Reportase: Surabaya Illustrated Travel

Ilustrasi Herajeng Gustiayu dan Redi Murti diolah Deri Elfiyan untuk penutup dalam videonya

 Apa yang lebih meriah daripada malam yang penuh teman?

Kami sudah menunggu lama untuk pameran ini. Terhitung sejak berakhirnya residensi Ajeng di surabaya, kami terus beranjak ke pekerjaan satu dan yang lain. Hifatlobrain menggarap video Vaastu, anak-anak c2o mengonsep platform Ayorek! -sebuah portal komunitas kreatif Surabaya- yang akan diluncurkan akhir Minggu ini, dan Ajeng kembali berkutat pada web design dan traveling.

Namun ide tentang pameran ini terus berkembang dan kami jaga nyala apinya. Tinta memunculkan nama Redi Murti, seniman muda cadas aseli Surabaya, untuk diajak kolaborasi. Karena kami adalah sekumpulan pelahap ide gila, tak butuh waktu lama kami pinang Redi untuk turut serta.

Alhamdulillah tanpa banyak bicara dia menerima ide kolaborasi ini. “Pertama kali saya diajak, saya langsung mau. Kebetulan ada proyek ini aku seneng banget,” kata Redi. Pria lulusan komunikasi visual UK Petra ini memang cukup dikenal di kalangan perupa muda Surabaya. Bagaikan nabi, Inyo, panggilan akrab Redi, memiliki basis masa sendiri. Tokoh imajiner berwajah merah yang terinspirasi dari gerakan seni baru Tiongkok, Nudeface, menjadi trademark sendiri bagi karya-karya Inyo selama ini.

Bagi kami di Hifatlobrain, ini adalah perpaduan yang saling melengkapi. Ajeng, dengan latar belakang arsitektural, banyak merekam Surabaya dari keindahan gedung-gedungnya. Sementara Inyo, yang aseli arek Suroboyo, mendokumentasikan Surabaya dari sisi dinamika sosial. Klop!

Mendekati hari H, deadline karya semakin ketat.
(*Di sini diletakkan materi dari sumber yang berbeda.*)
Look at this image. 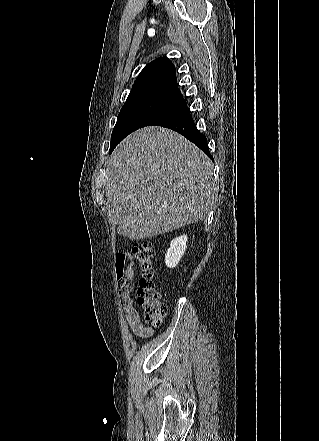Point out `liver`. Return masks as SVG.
<instances>
[{
  "label": "liver",
  "instance_id": "obj_1",
  "mask_svg": "<svg viewBox=\"0 0 319 441\" xmlns=\"http://www.w3.org/2000/svg\"><path fill=\"white\" fill-rule=\"evenodd\" d=\"M211 160L179 133L139 129L113 152L105 193L117 232L141 240L202 220L216 188Z\"/></svg>",
  "mask_w": 319,
  "mask_h": 441
}]
</instances>
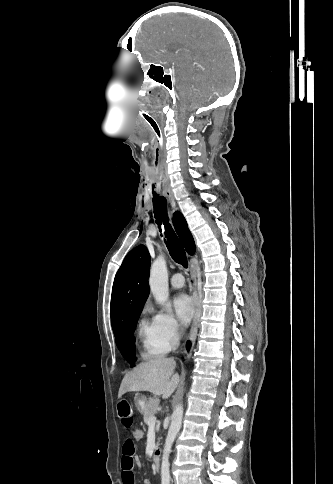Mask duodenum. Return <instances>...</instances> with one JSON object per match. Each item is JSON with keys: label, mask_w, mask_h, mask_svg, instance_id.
<instances>
[{"label": "duodenum", "mask_w": 333, "mask_h": 484, "mask_svg": "<svg viewBox=\"0 0 333 484\" xmlns=\"http://www.w3.org/2000/svg\"><path fill=\"white\" fill-rule=\"evenodd\" d=\"M152 460H153V464H154L155 469L158 470L160 468V462H161V451H160V449H156L154 451Z\"/></svg>", "instance_id": "1"}]
</instances>
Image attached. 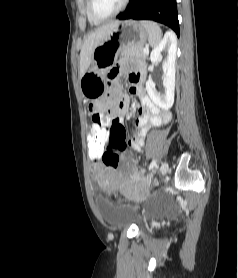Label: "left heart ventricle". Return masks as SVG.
Masks as SVG:
<instances>
[{
	"label": "left heart ventricle",
	"mask_w": 238,
	"mask_h": 278,
	"mask_svg": "<svg viewBox=\"0 0 238 278\" xmlns=\"http://www.w3.org/2000/svg\"><path fill=\"white\" fill-rule=\"evenodd\" d=\"M123 0H95L94 9L100 16L114 12L121 5Z\"/></svg>",
	"instance_id": "1"
}]
</instances>
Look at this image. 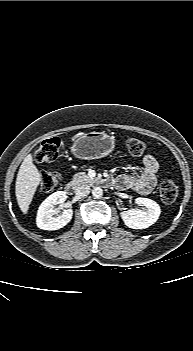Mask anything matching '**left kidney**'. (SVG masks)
I'll list each match as a JSON object with an SVG mask.
<instances>
[{"label":"left kidney","instance_id":"left-kidney-1","mask_svg":"<svg viewBox=\"0 0 193 351\" xmlns=\"http://www.w3.org/2000/svg\"><path fill=\"white\" fill-rule=\"evenodd\" d=\"M135 203L143 206L141 209L127 210L120 213L126 226L132 229H145L153 225L159 218L160 206L149 198L138 197Z\"/></svg>","mask_w":193,"mask_h":351}]
</instances>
Tinta, sebagai promotor, harus berulang kali memensyen Inyo di Twitter. “Halo Redi, hari ini gambar apa saja?” begitu sapa Tinta setiap siang. Kami pun tak alfa mengingatkan Ajeng untuk selalu menambah jumlah karya. Kami takut galeri IFI Surabaya yang megah akan terasa melompong dengan jumlah karya yang tidak berimbang.

Tapi ketakutan itu sirna sehari sebelum pembukaan pameran. Kami bergotong royong menyiapkan bingkai dan mematut karya. Ternyata jumlah karya malah terlalu banyak. Terpaksa kami melakukan kurasi terhadap karya Ajeng. Beberapa kami tampilkan, sisanya biarkan jadi kejutan di buku yang sedang kami garap.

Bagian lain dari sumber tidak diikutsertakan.